*TEXT BLOCK:*
• • • •

Water from one borehole was noncompliant for iron. Iron is known to cause an unpleasant metallic taste in water and a reddish colour, which could be linked to deoxygenation of water by organic activity in the soil and in the unsaturated zone [42]. Taste alteration is also the main impact of increased electrical conductivity in water [43]. Strongly correlated parameters such as Mg²⁺, Ca²⁺, total hardness, total alkalinity, and electrical conductivity were observed in the present study, similar to observations made in Niger by Amadou et al. [16].

Dirty water near a borehole can lead to the flow of runoff water into the borehole, and a consequent increase in turbidity affecting the acceptability of water to consumers [44]. Dirty water near a borehole was also found to be significantly associated with high levels of turbidity. Turbidity could also be due to the presence of suspended solids such as clay or silt, which give the water a cloudy appearance [45]. A significant association was not detected between turbidity and microbiological contamination in this study, although out of eight borehole water samples that did not comply with turbidity guidelines, six were also microbiologically noncompliant. A parameter not taken into account in our study was the depth of the boreholes. This can have an impact on the quality of the water, and several previous studies have indeed revealed shallow groundwaters to be polluted by chemicals and biological contaminants [31,46,47,48]. In addition to the depth of the borehole, seasonal variability and the number of people drawing water from each borehole were not considered in this study, but should be considered in subsequent studies. New methods based on, for example, geographical information systems (GIS) and machine learning, have been utilized to improve surface water quality assessment [49,50]. Additionally, for groundwater quality assessment, new techniques including geoinformatics, remote sensing, and big data science are needed [7].

• • • •

*TASKS TO COMPLETE:*
1 – In the text on borehole water quality, how many of the eight borehole water samples that failed turbidity guidelines were also microbiologically noncompliant?
2 – Extract the passage of the text on borehole water quality between "Water from one" and "et al. [16].", inclusive.
The records are separate material, unrelated to the text on borehole water quality.

• • • •

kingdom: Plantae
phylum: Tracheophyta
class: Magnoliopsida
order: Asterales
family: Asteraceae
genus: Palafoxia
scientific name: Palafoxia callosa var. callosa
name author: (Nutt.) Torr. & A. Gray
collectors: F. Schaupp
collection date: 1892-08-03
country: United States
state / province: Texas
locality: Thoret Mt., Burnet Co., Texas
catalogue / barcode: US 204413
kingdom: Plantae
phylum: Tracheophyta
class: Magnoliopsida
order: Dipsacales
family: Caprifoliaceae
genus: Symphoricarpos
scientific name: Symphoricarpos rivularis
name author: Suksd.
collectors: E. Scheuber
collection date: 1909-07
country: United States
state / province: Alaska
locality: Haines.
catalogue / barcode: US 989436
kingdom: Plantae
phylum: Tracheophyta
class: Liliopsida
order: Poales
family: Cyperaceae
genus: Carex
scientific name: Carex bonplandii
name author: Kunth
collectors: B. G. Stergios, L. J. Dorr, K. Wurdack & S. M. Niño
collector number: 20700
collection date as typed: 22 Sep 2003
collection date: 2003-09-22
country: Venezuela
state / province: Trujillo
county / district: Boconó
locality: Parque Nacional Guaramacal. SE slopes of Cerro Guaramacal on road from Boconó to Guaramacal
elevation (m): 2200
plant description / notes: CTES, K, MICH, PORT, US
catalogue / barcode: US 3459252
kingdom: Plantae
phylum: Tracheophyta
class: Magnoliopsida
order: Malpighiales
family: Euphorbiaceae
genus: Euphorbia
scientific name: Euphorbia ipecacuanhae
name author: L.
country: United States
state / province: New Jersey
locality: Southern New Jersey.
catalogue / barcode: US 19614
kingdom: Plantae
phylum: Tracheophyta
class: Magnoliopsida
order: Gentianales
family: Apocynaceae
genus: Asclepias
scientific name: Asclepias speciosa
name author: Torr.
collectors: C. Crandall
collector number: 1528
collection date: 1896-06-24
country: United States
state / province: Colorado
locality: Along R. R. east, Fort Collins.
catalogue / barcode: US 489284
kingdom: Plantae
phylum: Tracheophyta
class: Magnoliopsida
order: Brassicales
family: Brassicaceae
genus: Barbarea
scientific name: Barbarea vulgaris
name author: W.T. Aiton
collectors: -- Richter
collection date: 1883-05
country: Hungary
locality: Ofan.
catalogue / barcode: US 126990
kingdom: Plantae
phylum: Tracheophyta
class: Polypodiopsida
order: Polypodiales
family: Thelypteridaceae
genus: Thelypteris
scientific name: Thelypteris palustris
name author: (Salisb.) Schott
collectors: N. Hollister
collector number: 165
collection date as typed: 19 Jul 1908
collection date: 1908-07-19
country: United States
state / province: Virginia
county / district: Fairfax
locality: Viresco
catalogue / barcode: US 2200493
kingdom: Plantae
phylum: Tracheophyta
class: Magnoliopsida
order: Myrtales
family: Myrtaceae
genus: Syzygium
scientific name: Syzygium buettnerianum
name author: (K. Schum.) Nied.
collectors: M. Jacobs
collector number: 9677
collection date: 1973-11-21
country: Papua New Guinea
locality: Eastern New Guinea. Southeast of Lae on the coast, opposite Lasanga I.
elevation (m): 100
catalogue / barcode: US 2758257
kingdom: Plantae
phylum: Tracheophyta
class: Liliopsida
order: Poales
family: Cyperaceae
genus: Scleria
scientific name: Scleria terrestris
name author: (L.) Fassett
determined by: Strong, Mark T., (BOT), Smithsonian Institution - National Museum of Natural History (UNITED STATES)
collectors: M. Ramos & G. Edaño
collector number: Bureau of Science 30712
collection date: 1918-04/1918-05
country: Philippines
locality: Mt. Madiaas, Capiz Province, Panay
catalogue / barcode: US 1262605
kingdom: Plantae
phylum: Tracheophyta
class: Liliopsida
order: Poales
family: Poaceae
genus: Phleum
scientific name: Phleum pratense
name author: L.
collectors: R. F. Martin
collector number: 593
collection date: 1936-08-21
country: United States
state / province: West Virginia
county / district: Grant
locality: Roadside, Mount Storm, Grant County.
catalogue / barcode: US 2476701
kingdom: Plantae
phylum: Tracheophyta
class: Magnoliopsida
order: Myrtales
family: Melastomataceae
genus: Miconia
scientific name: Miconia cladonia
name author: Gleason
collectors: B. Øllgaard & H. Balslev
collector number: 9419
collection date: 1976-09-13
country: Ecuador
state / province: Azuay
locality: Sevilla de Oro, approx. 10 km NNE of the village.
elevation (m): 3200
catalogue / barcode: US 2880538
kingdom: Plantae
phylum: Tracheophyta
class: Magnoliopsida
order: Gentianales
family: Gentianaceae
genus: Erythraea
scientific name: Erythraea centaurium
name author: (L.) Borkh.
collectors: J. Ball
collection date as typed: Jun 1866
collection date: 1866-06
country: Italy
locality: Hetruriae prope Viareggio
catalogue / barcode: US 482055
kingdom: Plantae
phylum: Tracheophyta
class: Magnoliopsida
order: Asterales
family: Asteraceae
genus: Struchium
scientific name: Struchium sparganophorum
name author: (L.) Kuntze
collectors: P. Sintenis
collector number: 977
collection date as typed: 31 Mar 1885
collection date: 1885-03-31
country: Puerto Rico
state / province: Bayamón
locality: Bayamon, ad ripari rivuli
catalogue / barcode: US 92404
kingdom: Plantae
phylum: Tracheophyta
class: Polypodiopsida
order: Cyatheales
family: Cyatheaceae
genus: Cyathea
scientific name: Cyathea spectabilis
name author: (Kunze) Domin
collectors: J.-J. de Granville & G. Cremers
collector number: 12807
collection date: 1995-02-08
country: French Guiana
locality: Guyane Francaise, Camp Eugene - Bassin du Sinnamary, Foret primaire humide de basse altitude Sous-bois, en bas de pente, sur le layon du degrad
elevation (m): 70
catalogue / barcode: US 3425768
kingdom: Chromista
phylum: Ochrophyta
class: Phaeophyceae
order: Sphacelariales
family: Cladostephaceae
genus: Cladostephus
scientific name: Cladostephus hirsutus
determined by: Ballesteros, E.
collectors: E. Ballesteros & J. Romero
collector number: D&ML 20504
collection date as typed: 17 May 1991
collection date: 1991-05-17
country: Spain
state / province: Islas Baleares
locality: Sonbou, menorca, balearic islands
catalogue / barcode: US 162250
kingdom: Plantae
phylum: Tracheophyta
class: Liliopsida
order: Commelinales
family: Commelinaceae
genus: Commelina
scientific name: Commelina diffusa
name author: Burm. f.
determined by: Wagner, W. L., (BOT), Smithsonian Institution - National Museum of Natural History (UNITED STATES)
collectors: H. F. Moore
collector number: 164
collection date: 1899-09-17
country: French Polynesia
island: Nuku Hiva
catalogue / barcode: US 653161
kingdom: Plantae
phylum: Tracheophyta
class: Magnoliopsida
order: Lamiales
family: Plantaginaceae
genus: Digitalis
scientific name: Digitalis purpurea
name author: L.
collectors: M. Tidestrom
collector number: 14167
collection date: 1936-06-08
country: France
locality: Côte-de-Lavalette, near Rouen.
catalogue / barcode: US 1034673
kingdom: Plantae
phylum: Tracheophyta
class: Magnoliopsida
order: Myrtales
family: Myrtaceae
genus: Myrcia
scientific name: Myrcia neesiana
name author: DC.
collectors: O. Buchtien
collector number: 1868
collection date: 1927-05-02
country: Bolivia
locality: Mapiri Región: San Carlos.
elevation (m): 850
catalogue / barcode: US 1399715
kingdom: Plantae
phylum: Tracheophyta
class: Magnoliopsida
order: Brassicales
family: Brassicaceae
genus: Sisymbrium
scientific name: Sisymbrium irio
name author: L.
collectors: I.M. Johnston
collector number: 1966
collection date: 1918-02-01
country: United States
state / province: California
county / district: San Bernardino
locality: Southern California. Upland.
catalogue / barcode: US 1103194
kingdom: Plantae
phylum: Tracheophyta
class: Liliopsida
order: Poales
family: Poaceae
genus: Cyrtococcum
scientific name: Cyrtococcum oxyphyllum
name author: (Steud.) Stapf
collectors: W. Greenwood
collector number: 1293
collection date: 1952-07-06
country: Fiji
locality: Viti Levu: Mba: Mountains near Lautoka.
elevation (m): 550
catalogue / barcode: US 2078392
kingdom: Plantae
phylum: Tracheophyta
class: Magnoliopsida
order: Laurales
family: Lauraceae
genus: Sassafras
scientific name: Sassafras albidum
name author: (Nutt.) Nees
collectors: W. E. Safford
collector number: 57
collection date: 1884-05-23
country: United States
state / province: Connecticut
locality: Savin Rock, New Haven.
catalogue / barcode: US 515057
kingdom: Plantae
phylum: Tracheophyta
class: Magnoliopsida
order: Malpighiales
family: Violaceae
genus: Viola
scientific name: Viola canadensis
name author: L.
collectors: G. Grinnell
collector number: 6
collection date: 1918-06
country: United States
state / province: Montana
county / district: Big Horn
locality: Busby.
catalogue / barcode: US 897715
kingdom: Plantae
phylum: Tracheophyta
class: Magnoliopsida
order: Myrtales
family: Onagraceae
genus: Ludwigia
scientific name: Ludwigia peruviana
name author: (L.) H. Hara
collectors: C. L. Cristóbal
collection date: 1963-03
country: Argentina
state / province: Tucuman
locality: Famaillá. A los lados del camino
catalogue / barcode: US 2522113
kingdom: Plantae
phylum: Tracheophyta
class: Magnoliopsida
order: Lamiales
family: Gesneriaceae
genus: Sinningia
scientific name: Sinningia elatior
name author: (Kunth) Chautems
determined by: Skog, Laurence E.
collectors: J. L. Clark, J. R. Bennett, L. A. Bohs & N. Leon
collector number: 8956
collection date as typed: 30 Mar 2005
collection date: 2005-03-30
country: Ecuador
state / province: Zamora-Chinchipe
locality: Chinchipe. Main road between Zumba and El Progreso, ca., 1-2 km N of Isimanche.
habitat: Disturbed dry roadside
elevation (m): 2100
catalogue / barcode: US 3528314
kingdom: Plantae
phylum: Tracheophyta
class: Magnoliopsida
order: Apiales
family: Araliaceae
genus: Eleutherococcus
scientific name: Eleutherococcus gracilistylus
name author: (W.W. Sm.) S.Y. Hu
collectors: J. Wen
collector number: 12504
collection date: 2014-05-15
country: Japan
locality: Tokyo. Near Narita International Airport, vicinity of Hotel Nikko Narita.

• • • •

*ANSWERS BY TASK:*
1 – Six of them were also microbiologically noncompliant.

2 –
Water from one borehole was noncompliant for iron. Iron is known to cause an unpleasant metallic taste in water and a reddish colour, which could be linked to deoxygenation of water by organic activity in the soil and in the unsaturated zone [42]. Taste alteration is also the main impact of increased electrical conductivity in water [43]. Strongly correlated parameters such as Mg²⁺, Ca²⁺, total hardness, total alkalinity, and electrical conductivity were observed in the present study, similar to observations made in Niger by Amadou et al. [16].